Because I sit squarely in Generation X, my most formative childhood years are the 70s and 80’s. This was a unique time when it comes to technology. We were the first analog generation to straddle the digital divide. The first gaming generation (loved my Atari and later my Nintendo console). We were first to see computers show up in classrooms instead of typewriters. We also watched the internet come to life right before our eyes, growing exponentially from a quirky fad delivering weather and stock prices over a 28.8 kpbs dial-up modem to a life changing high bandwidth technology that touches almost every aspect of one’s life.

Thanks to our historical placement, my generation has a unique perspective and built in skill set when it comes to dealing with people in business as well as in life. We understand that technology creates changing conditions and circumstances; thus, maintaining flexibility and adaptation at all times is paramount to success and happiness.

At the same time, however, we still possess those wonderful empathy skills born of an analog childhood playing outside until the streetlights came on, riding bikes without helmets and generally fending for oneself in a rough and tumble world. You dealt with people face-to-face, not behind a screen.

I hope that as social media and technology become more intertwined with our lives we do not, as a people, lose those all important empathy skills.

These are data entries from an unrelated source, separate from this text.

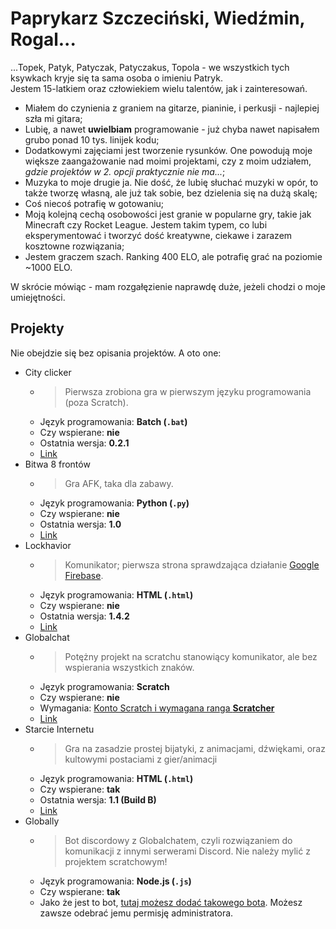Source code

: # Paprykarz Szczeciński, Wiedźmin, Rogal...

...Topek, Patyk, Patyczak, Patyczakus, Topola - we wszystkich tych ksywkach kryje się ta sama osoba o imieniu Patryk.<br />
Jestem 15-latkiem oraz człowiekiem wielu talentów, jak i zainteresowań.

-   Miałem do czynienia z graniem na gitarze, pianinie, i perkusji - najlepiej szła mi gitara;
-   Lubię, a nawet **uwielbiam** programowanie - już chyba nawet napisałem grubo ponad 10 tys. linijek kodu;
-   Dodatkowymi zajęciami jest tworzenie rysunków. One powodują moje większe zaangażowanie nad moimi projektami, czy z moim udziałem, _gdzie projektów w 2. opcji praktycznie nie ma..._;
-   Muzyka to moje drugie ja. Nie dość, że lubię słuchać muzyki w opór, to także tworzę własną, ale już tak sobie, bez dzielenia się na dużą skalę;
-   Coś niecoś potrafię w gotowaniu;
-   Moją kolejną cechą osobowości jest granie w popularne gry, takie jak Minecraft czy Rocket League. Jestem takim typem, co lubi eksperymentować i tworzyć dość kreatywne, ciekawe i zarazem kosztowne rozwiązania;
-   Jestem graczem szach. Ranking 400 ELO, ale potrafię grać na poziomie ~1000 ELO.

W skrócie mówiąc - mam rozgałęzienie naprawdę duże, jeżeli chodzi o moje umiejętności.

## Projekty

Nie obejdzie się bez opisania projektów. A oto one:

-   City clicker
    -   > Pierwsza zrobiona gra w pierwszym języku programowania (poza Scratch).
    -   Język programowania: **Batch (`.bat`)**
    -   Czy wspierane: **nie**
    -   Ostatnia wersja: **0.2.1**
    -   [Link](https://drive.google.com/file/d/1b5VPl2zjF-2Gx6zVu2YSWjYU5IVbA4rT/view?usp=drive_link)
-   Bitwa 8 frontów
    -   > Gra AFK, taka dla zabawy.
    -   Język programowania: **Python (`.py`)**
    -   Czy wspierane: **nie**
    -   Ostatnia wersja: **1.0**
    -   [Link](https://drive.google.com/file/d/1FOQwJ3jQaJlNtlMAqgfoEhgFoORXk5QE/view?usp=drive_link)
-   Lockhavior
    -   > Komunikator; pierwsza strona sprawdzająca działanie [Google Firebase](https://firebase.google.com).
    -   Język programowania: **HTML (`.html`)**
    -   Czy wspierane: **nie**
    -   Ostatnia wersja: **1.4.2**
    -   [Link](https://patyczakus.github.io/lockhavior)
-   Globalchat
    -   > Potężny projekt na scratchu stanowiący komunikator, ale bez wspierania wszystkich znaków.
    -   Język programowania: **Scratch**
    -   Czy wspierane: **nie**
    -   Wymagania: <u>Konto Scratch i wymagana ranga **Scratcher**</u>
    -   [Link](https://scratch.mit.edu/projects/552131991/)
-   Starcie Internetu
    -   > Gra na zasadzie prostej bijatyki, z animacjami, dźwiękami, oraz kultowymi postaciami z gier/animacji
    -   Język programowania: **HTML (`.html`)**
    -   Czy wspierane: **tak**
    -   Ostatnia wersja: **1.1 (Build B)**
    -   [Link](https://patyczakus.github.io/starcie-internetu)
-   Globally
    -   > Bot discordowy z Globalchatem, czyli rozwiązaniem do komunikacji z innymi serwerami Discord. Nie należy mylić z projektem scratchowym!
    -   Język programowania: **Node.js (`.js`)**
    -   Czy wspierane: **tak**
    -   Jako że jest to bot, [tutaj możesz dodać takowego bota](https://discord.com/api/oauth2/authorize?client_id=1130423181900001381&permissions=2684726360&scope=applications.commands%20bot). Możesz zawsze odebrać jemu permisję administratora.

For those are the skills that will continue to bind us together and remind us how similar we all are.

Matthew Achak

Matthew Achak is the President and Co-Founder of FCR.  His role within FCR involves actively managing all company wide sales, marketing, business development, social media, public relations, client facing communications, and ongoing program growth. Founded in 2005 in Roseburg, OR , FCR is the most respected outsource provider in the industry.

2 Comments. Leave new

Jeremy Watkin
11/07/2016 4:14 pm

Great post, Matthew. Millennial talk is so much the rage right now that we don’t talk about GenX enough. I know with my kids I’m cognizant of having them turn the screens off and go outside to play. Definitely important.

Reese Kersteter
11/07/2016 7:58 pm

Very good article. I am 41 this year, so I grew up with all those too. I was still young when we watched the Challenger go off, when we saw the Berlin wall come down, when we all decided it was time to un-tuck our shirts in the 90s. I remember desperately wanting a pager and buying my first 32 GB hard drive for $350. Its changed so much I don’t blame anyone for being a bit overwhelmed.